Vingt ans pas toujours roses

La chaîne cryptée célèbre deux décennies de sa « Nuit gay . L’occasion de revenir sur l’évolution des mentalités

Christine Rousseau
Mardi 20 – à partirde 21 Heures Documentaires – En 1995, alors que la Gaypride connaît un tournant tant dans sa fréquentation que dans son rayonnement à travers la France, Canal+ lance la première « Nuit gay » pour faire « reculer la peur, la honte et l’incompréhension », selon Alain Burosse, son créateur.

Pour célébrer cet anniversaire, la chaîne cryptée a choisi, à travers le documentaire de Michel Royer, de jeter un coup d’oeil dans le rétroviseur, moins pour s’y mirer – même si ce programme joua un rôle non négligeable dans la visibilité et l’acceptation de la communauté lesbienne, gay, bi et transsexuelle (LGBT) – que pour mesurer l’évolution des mentalités dans la société française.

Batailles souvent violentes

Pour ce faire, deux jeunes étudiants en journalisme sensibles à cette cause ont interrogé une dizaine de personnalités (Christiane Taubira, Marie Labory, Alain Guiraudie…) sur leur engagement et leur appréhension d’une période qui marque, grâce à la découverte, en 1996, du traitement du sida par les trithérapies, la « sortie des années noires » (Jean-Paul Gaultier).

Plus encore que le succès grandissant de la Gaypride, le coming out de personnalités (Bertrand Delanoë, Amélie Mauresmo…) ou le rôle des médias, l’épidémie est sans aucun doute le facteur majeur de sensibilisation, comme le souligne Roselyne Bachelot : « La communauté homosexuellea étéun élément moteur, pédagogique, parce qu’au chevet des malades, elle a décidé qu’ils n’étaient pas des objets, mais des sujets de droit. » Et la question des droits, justement, sera au coeur des grandes batailles – souvent violentes – de ces décennies pour combler le « no man’s land juridique » (Caroline Mécary, avocate) dans lequel se trouvait la communauté LGBT.
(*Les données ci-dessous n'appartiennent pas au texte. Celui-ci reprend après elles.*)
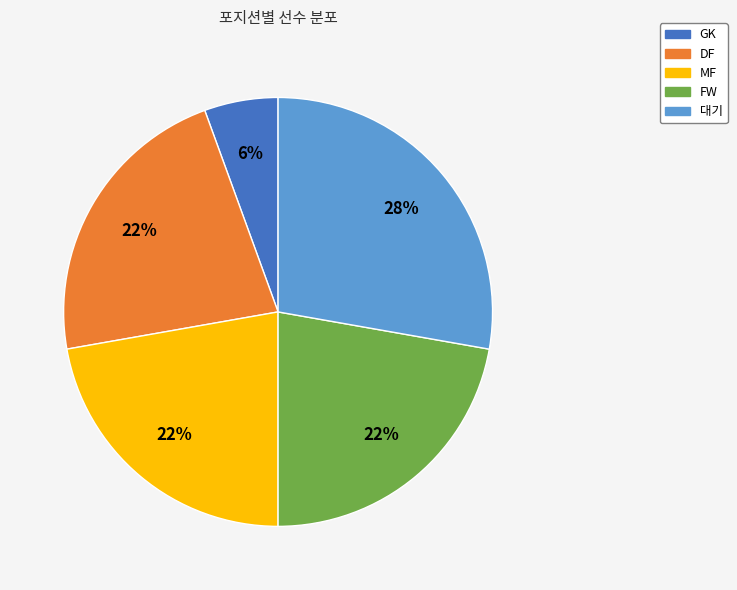

What percentage is the MF slice, to the nearest percent?

22%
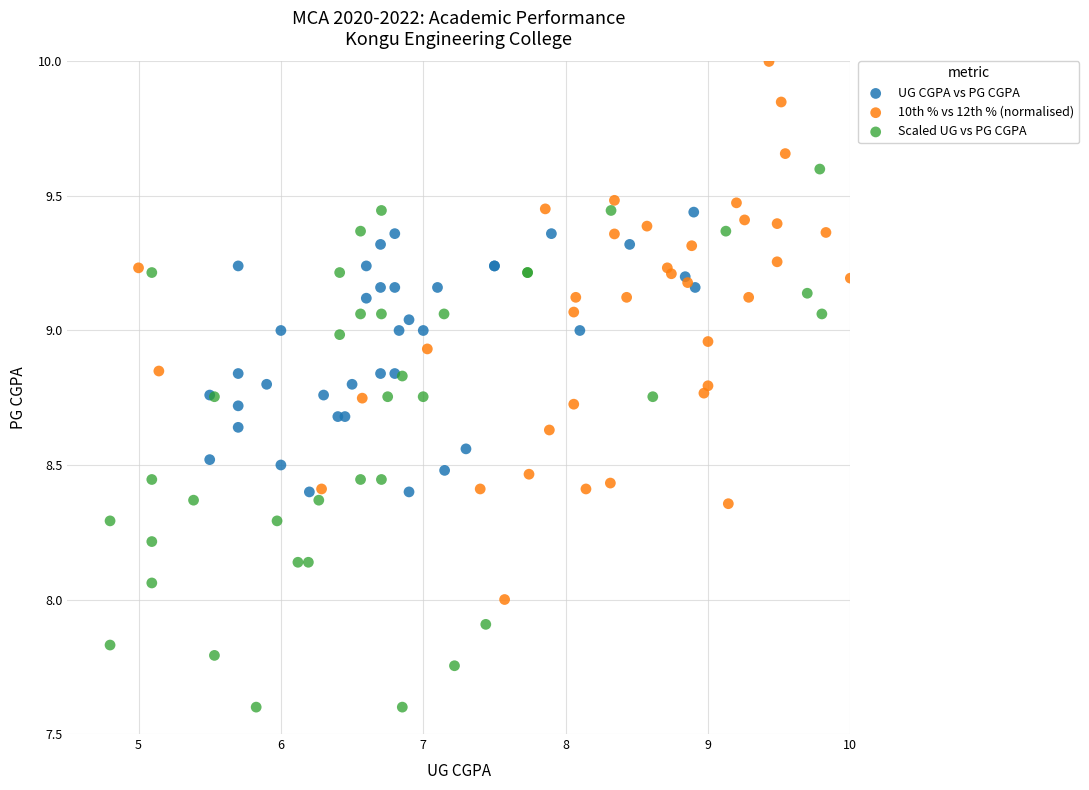

Which series contains the highest Y value?

10th % vs 12th % (normalised)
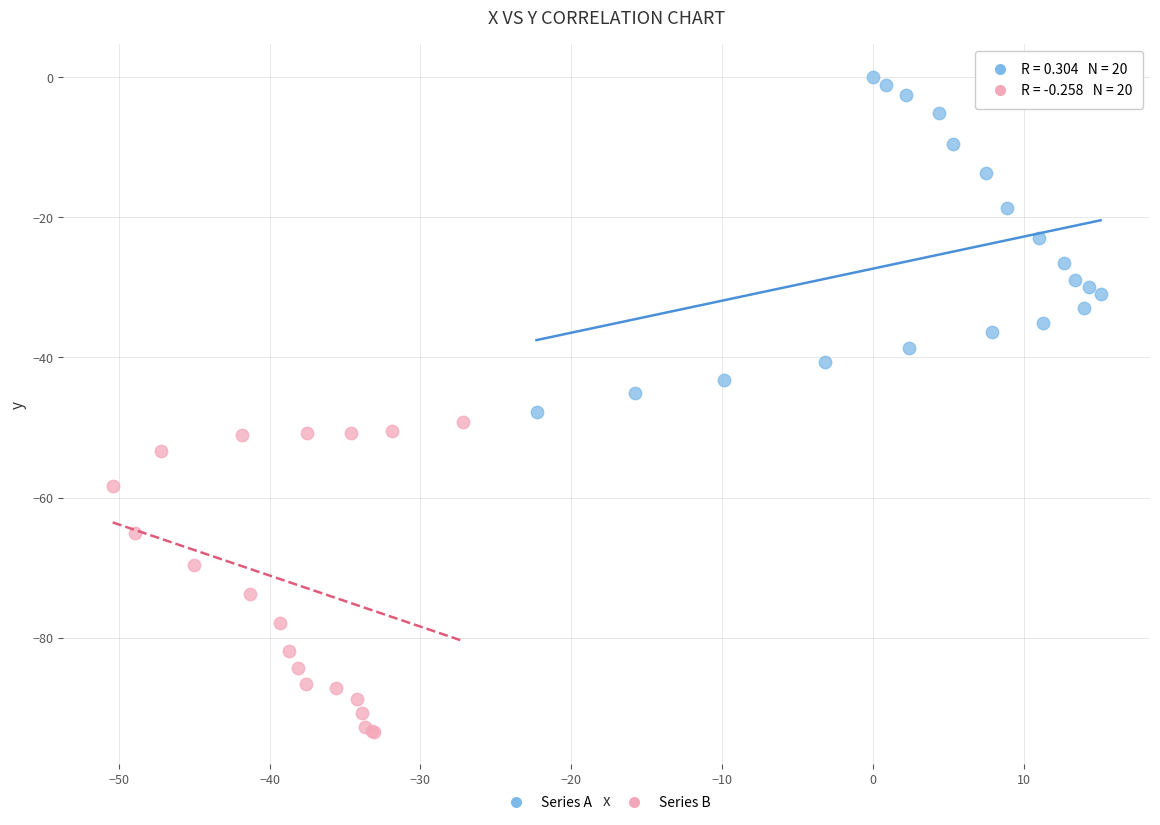

Which series contains the lowest Y value?

Series B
De la représentation presque normalisée des homosexuels à la télévision (en particulier dans les téléfilms et les séries) aux avancées juridiques marquées par le PACS en 1998 et le mariage pour tous en 2013, le tableau illustré de nombreuses archives télévisuelles pourrait presque paraître rose, s’il ne restait quelques douloureuses questions en suspens, dont la reconnaissance des transsexuels ou encore l’homophobie – un des combats de Louis-Georges Tin, à l’origine de la Journée mondiale contre l’homophobie.

Mais aussi celui de l’artiste anglais Paul Harfleet qui, depuis dix ans, sillonne le monde pour planter une fleur, une pensée ( pansy signifiant aussi « tapette ») sur les lieux des actes homophobes et transphobes; avant de les photographier et de les poster sur les réseaux sociaux afin qu’ils se muent en lieu de mémoire, de résistance pacifique et de guérison. Loin d’une bluette artistique, le documentaire écrit par Lionel Bernard et Jean-Baptiste Erreca touche autant par les témoignages des victimes que par une geste pacifique et poétique. Une pensée salutaire pour panser.